Paul Manafort, Trump's Former Campaign Manager, Is Expected To Turn Himself In To The FBI Today

Paul Manafort, left, leaves his home in Alexandria, Virginia on Monday.

Andrew Harnik / AP

Paul Manafort, President Trump's former campaign manager, is expected to turn himself in to the FBI on Monday, the New York Times and CNN first reported.

Manafort, center, with Trump and Ivanka Trump on the campaign trail in 2016.

Evan Vucci / AP

Rick Gates, Manafort's business partner, was also told by the FBI to surrender to authorities, the Times and ABC News reported.

These are the first people to be taken into custody in special counsel Robert Mueller's probe into whether Russia interfered in the 2016 election.

The FBI conducted a pre-dawn raid on Manafort’s home in Alexandria, Virginia on July 26, using a search warrant that requested his documents relating to tax and banking.

The Washington Post reported that FBI “agents departed the Manafort residence with a trove of material, including binders prepared ahead of Manafort’s congressional testimony.”

The raid took place on the same day that Manafort was scheduled to appear before the Senate Judiciary Committee to discuss foreign interference in the 2016 election.

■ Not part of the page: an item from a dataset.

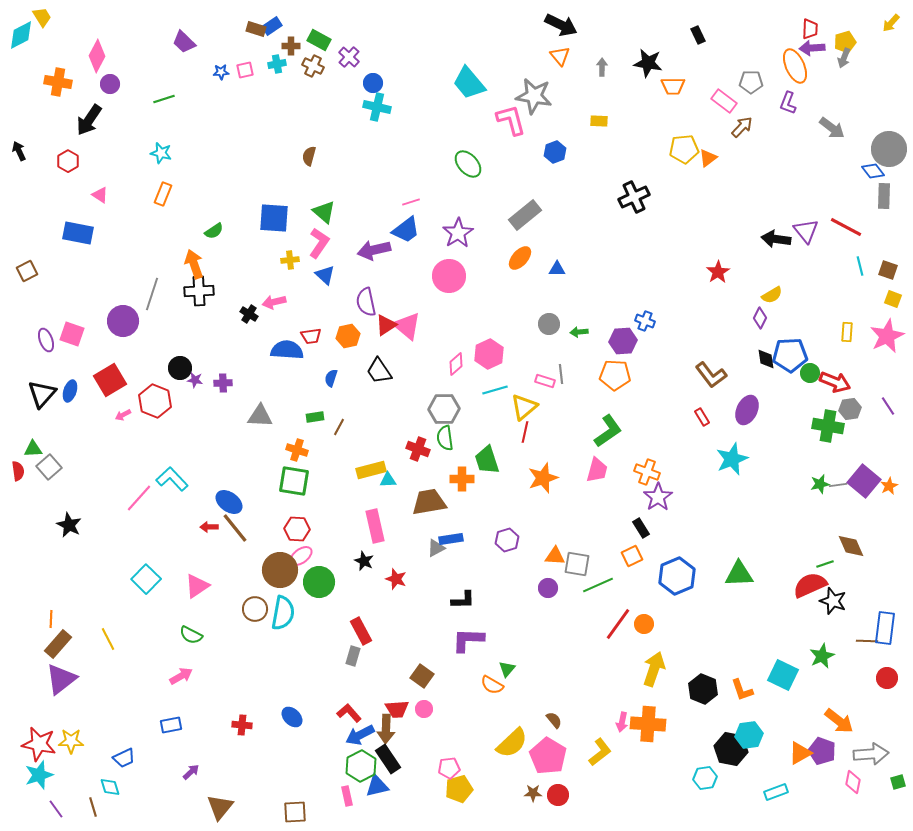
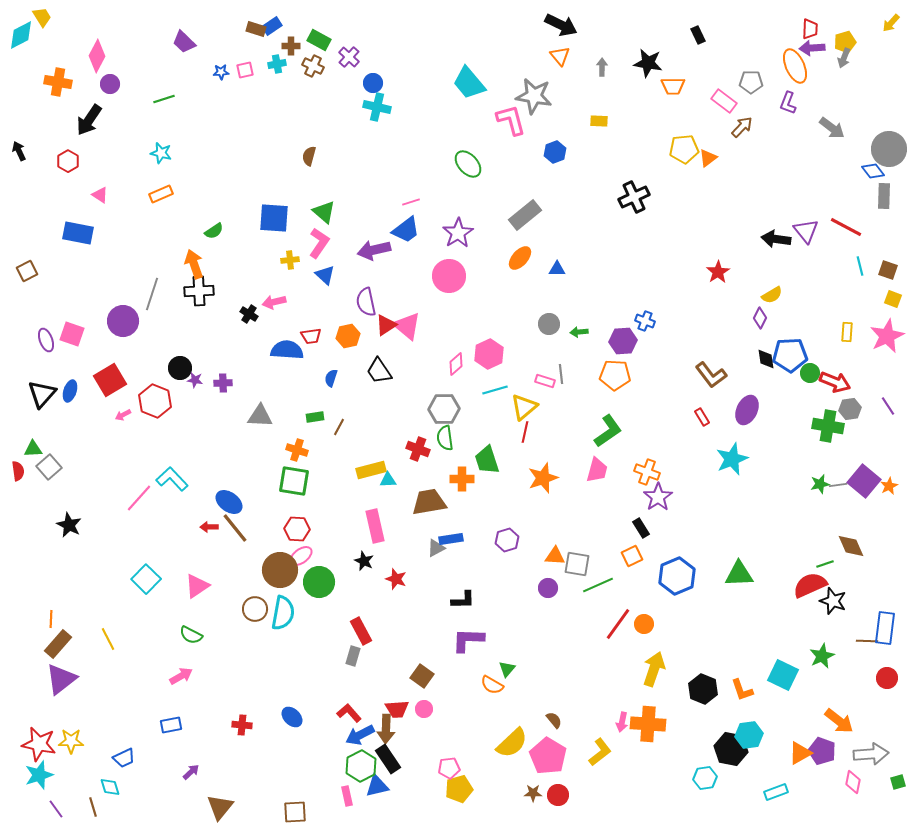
orange rectangle at (163, 194): moved 2 px left; rotated 45 degrees clockwise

Manafort had been subpoenaed by the committee to appear, but it was withdrawn after he agreed to hand over documents and interview with them.

Mueller in 2013

J. Scott Applewhite / AP

Manafort, 68, has spent years working as a political lobbyist and advisor for Republicans and other political connections around the world.

He had first joined Trump’s campaign in March 2016 to help with increasing the delegate count, before becoming campaign chairman in May.

Manafort resigned as Trump campaign chairman on August 19, 2016, after increased media scrutiny of his ties to Ukraine and Russia.

Manafort advised the former president of Ukraine, Viktor F. Yanukovych, a close ally of Russian president Vladimir Putin, back in 2004.

In July the New York Times reported that Manafort had been $17 million in debt to pro-Russia interests, through shell companies connected to his past political lobbying in Ukraine, before he joined the Trump campaign.

The lawyer and lobbyist has long raised eyebrows in Washington because of his international political work, including advising Mobutu Sese Seko of the Democratic Republic of Congo and Ferdinand Marco of the Philippines, and Angolan guerrilla leader Jonas Savimbi.